9 Mart 2014 Pazar

INCEPTION (Zaman içinde zaman)

Inception (Zaman içinde zaman)

Inception isimli film bilim kurgu sineması tarihinde çığır açan önemli bir yerde duruyor. Christopher Nolan sonu gelmez bir akım başlatmış! Bizi üzerinde çokça düşündüğümüz, hayatımızda hep gizemini korumaya devam eden “Rüya” olgusuna başka pencerelerden bakmamıza sebep olmuştur. Akla ilk gelen sorular: “Bir gün acaba teknoloji gelişip rüyalara müdahale imkânı sağlayacak mı?”, “Rüya içinde rüya görmeyi kontrol edebilmek mümkün mü?” Peki ya rüyayı yönetmek, mekânı, zamanı, olayı tasarlamak?

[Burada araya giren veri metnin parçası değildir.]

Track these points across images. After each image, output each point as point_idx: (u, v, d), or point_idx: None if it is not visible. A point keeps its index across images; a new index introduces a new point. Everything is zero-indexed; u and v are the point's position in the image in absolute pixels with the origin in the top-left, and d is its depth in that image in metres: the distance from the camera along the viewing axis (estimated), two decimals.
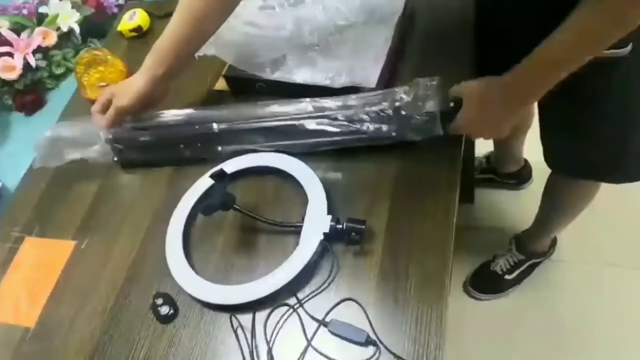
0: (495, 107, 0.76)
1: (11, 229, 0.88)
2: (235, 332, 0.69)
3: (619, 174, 1.02)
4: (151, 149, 0.88)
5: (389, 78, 0.90)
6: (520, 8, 0.80)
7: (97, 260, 0.80)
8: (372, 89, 0.85)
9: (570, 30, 0.65)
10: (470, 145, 1.40)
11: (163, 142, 0.87)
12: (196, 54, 0.91)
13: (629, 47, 0.77)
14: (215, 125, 0.84)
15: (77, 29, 1.40)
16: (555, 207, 1.26)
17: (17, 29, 1.36)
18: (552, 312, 1.40)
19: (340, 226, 0.72)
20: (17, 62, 1.34)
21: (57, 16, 1.38)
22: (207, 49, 0.90)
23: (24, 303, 0.78)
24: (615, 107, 0.88)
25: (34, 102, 1.41)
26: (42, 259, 0.82)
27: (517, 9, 0.82)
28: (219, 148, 0.85)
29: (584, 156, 0.99)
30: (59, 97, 1.44)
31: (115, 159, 0.89)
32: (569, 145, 0.99)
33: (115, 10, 1.46)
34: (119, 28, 1.14)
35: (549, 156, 1.05)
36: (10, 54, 1.34)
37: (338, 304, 0.69)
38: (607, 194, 1.16)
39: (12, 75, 1.35)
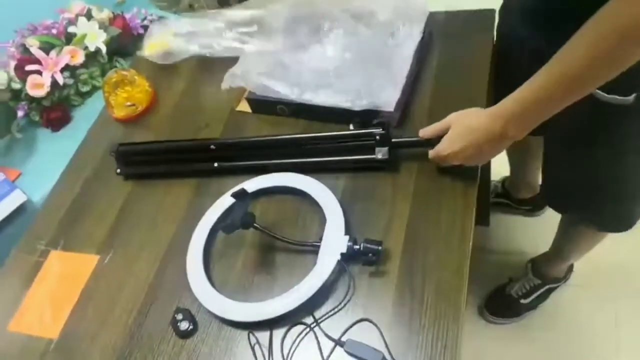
0: (480, 137, 0.73)
1: (37, 242, 0.90)
2: (252, 349, 0.70)
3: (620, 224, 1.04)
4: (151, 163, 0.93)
5: (406, 102, 0.92)
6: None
7: (119, 275, 0.82)
8: (389, 112, 0.87)
9: (578, 45, 0.60)
10: (487, 169, 1.41)
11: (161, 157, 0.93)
12: (222, 86, 0.95)
13: (632, 97, 0.76)
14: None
15: (103, 49, 1.45)
16: (571, 239, 1.26)
17: (46, 48, 1.41)
18: (567, 338, 1.38)
19: (358, 247, 0.73)
20: (46, 80, 1.39)
21: (84, 36, 1.43)
22: (233, 82, 0.94)
23: (48, 315, 0.81)
24: (613, 158, 0.88)
25: (60, 119, 1.46)
26: (67, 272, 0.85)
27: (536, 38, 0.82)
28: (215, 164, 0.90)
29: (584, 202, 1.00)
30: (84, 114, 1.48)
31: (119, 171, 0.94)
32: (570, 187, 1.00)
33: (141, 31, 1.51)
34: (147, 51, 1.17)
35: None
36: (39, 72, 1.39)
37: (354, 324, 0.70)
38: None
39: (40, 93, 1.39)
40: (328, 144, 0.88)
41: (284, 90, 0.94)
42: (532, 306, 1.41)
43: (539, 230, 1.55)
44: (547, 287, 1.41)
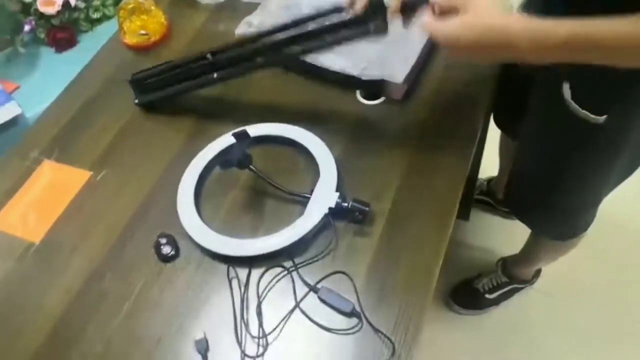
0: (493, 38, 0.65)
1: (31, 149, 0.91)
2: (230, 282, 0.72)
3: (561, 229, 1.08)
4: (162, 87, 0.92)
5: (415, 79, 0.94)
6: None
7: (109, 194, 0.84)
8: (396, 84, 0.89)
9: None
10: (476, 165, 1.44)
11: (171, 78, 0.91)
12: (236, 32, 0.95)
13: (603, 118, 0.77)
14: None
15: None
16: (538, 245, 1.30)
17: None
18: (519, 339, 1.43)
19: (346, 204, 0.76)
20: None
21: None
22: (248, 30, 0.95)
23: (32, 220, 0.82)
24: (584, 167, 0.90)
25: (66, 40, 1.45)
26: (57, 182, 0.86)
27: None
28: (215, 75, 0.88)
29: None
30: (91, 40, 1.48)
31: (136, 101, 0.94)
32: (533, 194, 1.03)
33: None
34: None
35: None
36: None
37: (331, 274, 0.72)
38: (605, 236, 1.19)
39: (50, 10, 1.38)
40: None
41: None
42: (496, 302, 1.46)
43: (514, 233, 1.58)
44: (513, 286, 1.46)
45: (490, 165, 1.52)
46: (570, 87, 0.78)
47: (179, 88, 0.91)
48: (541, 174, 0.98)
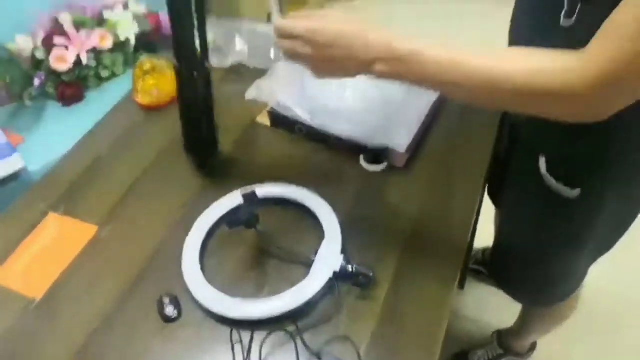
0: (352, 46, 0.64)
1: (38, 202, 0.91)
2: (232, 346, 0.71)
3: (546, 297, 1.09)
4: None
5: (417, 147, 0.97)
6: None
7: (115, 250, 0.83)
8: (399, 153, 0.92)
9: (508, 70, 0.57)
10: (472, 235, 1.46)
11: None
12: (247, 96, 0.99)
13: (577, 192, 0.79)
14: None
15: (132, 40, 1.50)
16: (531, 315, 1.31)
17: (78, 26, 1.45)
18: None
19: (351, 268, 0.76)
20: (70, 56, 1.43)
21: (117, 23, 1.48)
22: (258, 95, 0.99)
23: (35, 274, 0.81)
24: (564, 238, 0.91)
25: (74, 96, 1.48)
26: (62, 236, 0.85)
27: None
28: None
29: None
30: (98, 97, 1.52)
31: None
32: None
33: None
34: None
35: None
36: (66, 47, 1.42)
37: (334, 339, 0.72)
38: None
39: (62, 67, 1.43)
40: None
41: (303, 114, 0.98)
42: None
43: (509, 304, 1.59)
44: (508, 358, 1.44)
45: (486, 235, 1.54)
46: (547, 161, 0.81)
47: None
48: (519, 243, 1.01)
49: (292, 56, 0.68)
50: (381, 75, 0.65)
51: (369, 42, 0.63)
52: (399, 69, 0.62)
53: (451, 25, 2.56)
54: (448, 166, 0.94)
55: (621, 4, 0.51)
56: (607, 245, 0.95)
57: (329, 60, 0.66)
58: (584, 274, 1.03)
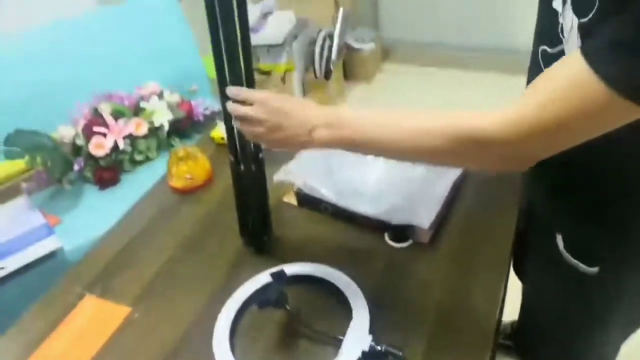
0: (296, 115, 0.72)
1: (75, 284, 0.95)
2: None
3: None
4: None
5: (440, 223, 1.00)
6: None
7: (147, 330, 0.86)
8: (423, 229, 0.95)
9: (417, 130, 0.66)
10: (501, 310, 1.44)
11: None
12: (274, 179, 1.04)
13: (596, 269, 0.80)
14: None
15: (166, 127, 1.59)
16: None
17: (116, 116, 1.56)
18: None
19: (380, 348, 0.77)
20: (108, 143, 1.51)
21: (153, 112, 1.58)
22: (286, 177, 1.05)
23: (70, 357, 0.83)
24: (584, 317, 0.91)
25: (110, 179, 1.56)
26: (97, 318, 0.88)
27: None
28: None
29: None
30: (132, 180, 1.59)
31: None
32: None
33: (201, 118, 1.66)
34: (212, 134, 1.30)
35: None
36: (104, 135, 1.52)
37: None
38: None
39: (100, 153, 1.51)
40: None
41: (328, 194, 1.03)
42: None
43: None
44: None
45: (514, 307, 1.51)
46: (563, 239, 0.83)
47: None
48: (542, 319, 1.00)
49: (245, 123, 0.76)
50: (321, 141, 0.72)
51: (312, 109, 0.72)
52: (336, 134, 0.71)
53: (464, 96, 2.64)
54: (473, 241, 0.96)
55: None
56: (637, 321, 0.93)
57: (277, 128, 0.73)
58: (614, 351, 1.00)
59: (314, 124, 0.71)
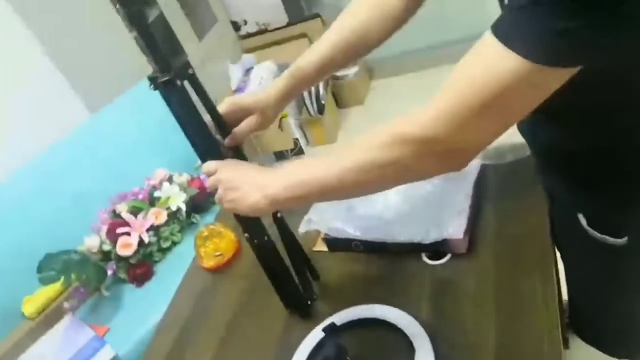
0: (249, 179, 0.77)
1: None
2: None
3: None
4: None
5: (472, 230, 0.98)
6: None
7: None
8: (458, 240, 0.93)
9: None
10: (560, 296, 1.40)
11: None
12: (300, 231, 1.03)
13: (624, 239, 0.78)
14: None
15: (183, 208, 1.62)
16: None
17: (134, 212, 1.59)
18: None
19: None
20: (133, 240, 1.54)
21: (168, 198, 1.61)
22: (310, 226, 1.05)
23: None
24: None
25: (144, 274, 1.58)
26: None
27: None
28: None
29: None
30: (165, 269, 1.61)
31: None
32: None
33: None
34: None
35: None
36: (128, 234, 1.55)
37: None
38: None
39: (128, 252, 1.54)
40: None
41: (355, 231, 1.02)
42: None
43: None
44: None
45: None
46: (586, 217, 0.81)
47: None
48: (585, 296, 0.98)
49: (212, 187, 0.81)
50: (280, 201, 0.74)
51: (262, 171, 0.77)
52: (292, 189, 0.73)
53: None
54: (511, 241, 0.93)
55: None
56: None
57: (236, 188, 0.77)
58: None
59: (265, 182, 0.75)
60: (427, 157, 0.63)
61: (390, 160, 0.64)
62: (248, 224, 0.88)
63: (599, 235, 0.80)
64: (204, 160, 0.83)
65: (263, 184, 0.75)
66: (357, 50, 0.88)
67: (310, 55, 0.88)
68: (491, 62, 0.55)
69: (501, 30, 0.54)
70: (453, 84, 0.59)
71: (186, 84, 0.79)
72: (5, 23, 1.87)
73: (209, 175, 0.81)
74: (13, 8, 1.90)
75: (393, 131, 0.63)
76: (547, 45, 0.51)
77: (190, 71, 0.79)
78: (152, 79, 0.76)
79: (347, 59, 0.88)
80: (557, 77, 0.55)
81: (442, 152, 0.62)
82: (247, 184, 0.76)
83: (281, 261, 0.93)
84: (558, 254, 1.15)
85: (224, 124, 0.87)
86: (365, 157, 0.66)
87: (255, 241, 0.89)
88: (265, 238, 0.90)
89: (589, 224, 0.81)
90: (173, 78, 0.75)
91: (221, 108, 0.87)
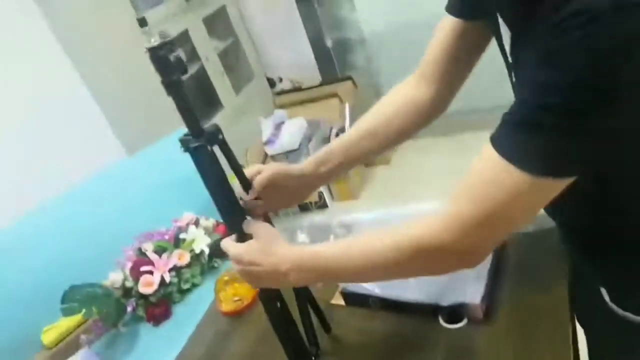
0: (268, 265, 0.78)
1: None
2: None
3: None
4: None
5: (490, 295, 0.99)
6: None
7: None
8: (475, 305, 0.94)
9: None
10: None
11: None
12: (317, 285, 1.06)
13: None
14: None
15: (207, 252, 1.65)
16: None
17: (159, 251, 1.63)
18: None
19: None
20: (156, 279, 1.58)
21: (192, 240, 1.65)
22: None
23: None
24: None
25: (162, 314, 1.60)
26: None
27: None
28: None
29: None
30: (183, 310, 1.63)
31: None
32: None
33: None
34: None
35: None
36: (151, 272, 1.58)
37: None
38: None
39: (149, 290, 1.57)
40: None
41: (372, 287, 1.04)
42: None
43: None
44: None
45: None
46: (608, 292, 0.81)
47: None
48: None
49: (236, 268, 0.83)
50: (299, 282, 0.80)
51: (282, 259, 0.77)
52: (303, 276, 0.77)
53: None
54: (529, 309, 0.93)
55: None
56: None
57: (257, 276, 0.80)
58: None
59: (286, 268, 0.77)
60: (447, 260, 0.69)
61: (413, 262, 0.70)
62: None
63: (621, 312, 0.80)
64: (225, 222, 0.85)
65: (284, 272, 0.77)
66: (385, 138, 0.95)
67: (338, 138, 0.96)
68: (494, 176, 0.59)
69: (500, 144, 0.59)
70: (459, 194, 0.65)
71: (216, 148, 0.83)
72: (55, 64, 2.03)
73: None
74: (63, 48, 2.05)
75: (416, 236, 0.68)
76: (548, 159, 0.55)
77: (220, 137, 0.83)
78: (184, 142, 0.81)
79: (378, 146, 0.95)
80: (560, 185, 0.58)
81: (460, 254, 0.67)
82: (267, 273, 0.78)
83: (288, 314, 0.93)
84: (580, 329, 1.14)
85: (249, 186, 0.90)
86: (388, 259, 0.71)
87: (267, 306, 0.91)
88: (278, 304, 0.90)
89: (611, 299, 0.81)
90: (204, 144, 0.80)
91: (266, 171, 0.91)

Inception isimli film yukarıdaki sorulara “Evet” cevabını verdikten sonrasını anlatıyor. Cobb ve ekibi rüyalarla ilgili çeşitli işler yapmış ve deneyimler kazanmışlardır. Rüyaları kontrol etmekte ve amaçlarına hizmet ettirmeyi başarmaktadırlar. Kapılarını en karlı fakat en zor iş teklifiyle ünlü bir iş adamı çalar.Saito (Ken Watanabe). Rakip firmanın veliahdına Robert Fischer (Cillian Murphy ) düşünce ekmek istemektedir ve bu teoride mümkün olsa da şimdiye kadar yapılmamış bir şeydir. Cobb (Leonardo DiCaprio)  ekibini bir araya getirirken Ariadne (Ellen Page) isimli rüya tasarımcısı bir çaylağı da yanlarına almıştır. Cobb ve ekibi rüyada işadamına gerekli mesajı vermek içinde rüya içinde başka bir rüya hatta onun içinde başka bir rüya daha açarlar. Burada kritik bir noktaya değiniliyor. Belki 3 rüya içeriye giden yoktur. Ama çoğumuz rüya içinde rüya görmüşüzdür. Kendi adıma “Oh rüyaymış” diye uyandığım bir uykunun aslında devam eden rüya içerisinde olduğuna şahit olmuşumdur. 




Senaristin vermek istediği mesaj daha önce bir yerlerden duymuş olabileceğiniz bir fikir içeriyor: “Rüya içinde rüya aslında bir nevi zaman içinde zaman gibidir. Ve bunun her türevi zamanı daha da genişletir.” Dinimizde zaman içinde zaman kavramının birçok karşılığı vardır. En önemli örnek Hz. Peygamberimizin(A.S.) Miraç hadisesidir, denilen o dur ki Peygamberimiz(A.S.) Miraç yolculuğundan döndüğünde henüz yatağı soğumamıştı, yani bu çok uzun yolculuk birkaç dakikanın içerisine sığmıştır. Tam 309 yıl uyuyan yedi uyurlar da uyandıklarında yarım ya da bir gün uyuduklarını sanmışlar ve gerçeği sonradan öğrenmişlerdir.

Inception filminde en içteki rüyada kapana kısılan Saito (iş adamı) 80-90 yaşlarına kadar gelmiştir. Cobb’un onunla tekrar karşılaşması belki de filmin en sarsıcı sahnelerinden biridir. Anadolu’da dilden dile yayılan Evliyaların çeşitli kerametleri vardır. İşte bunlardan biri de Abdülkadir Geylani hazretlerinin talebesiyle olan hikâyesidir. Özetle yemek hazırlamakla görevli bir talebe Hindistan’tan gelen bir heyetin talebiyle Abdülkadir-i Geylani hazretleri tarafından padişah olmak üzere Hindistan’a gönderilir. Orada 11 yıl hükümdarlık yapan adam bir gün bir anda kendini tekrar yemek yaparken bulmuştur. Göynüklü Debbağ dede’nin hikâyesi de yine zaman ve mekân üzeridir. Hac vazifesini tamamlayan bir Göynüklü ne yazık ki arkadaşlarını kaybetmiş ve Mekke’de tek başına kalmıştır.  Bahsi geçen adam Debbağ dede ile birlikte bilinmeyen bir sebeple aynı gün içerisinde evine geri dönmüştür.




Bilinen gerçek, rüyaların gerçekte çok kısa sürdüğüdür. O halde “zaman içinde zaman” kanıtı hatırladığımız uzun rüyalarla birlikte bizzat kendimiz oluyoruz. Rüyalar, zaman içinde zamanın yaratıldığının en önemli kanıtları ve “Inception” bunu anlatmaya çalışan başarılı bir film olarak yerini almış durumda. Umarız filmin sonunda açık kalan nokta Cobb’un lehinedir.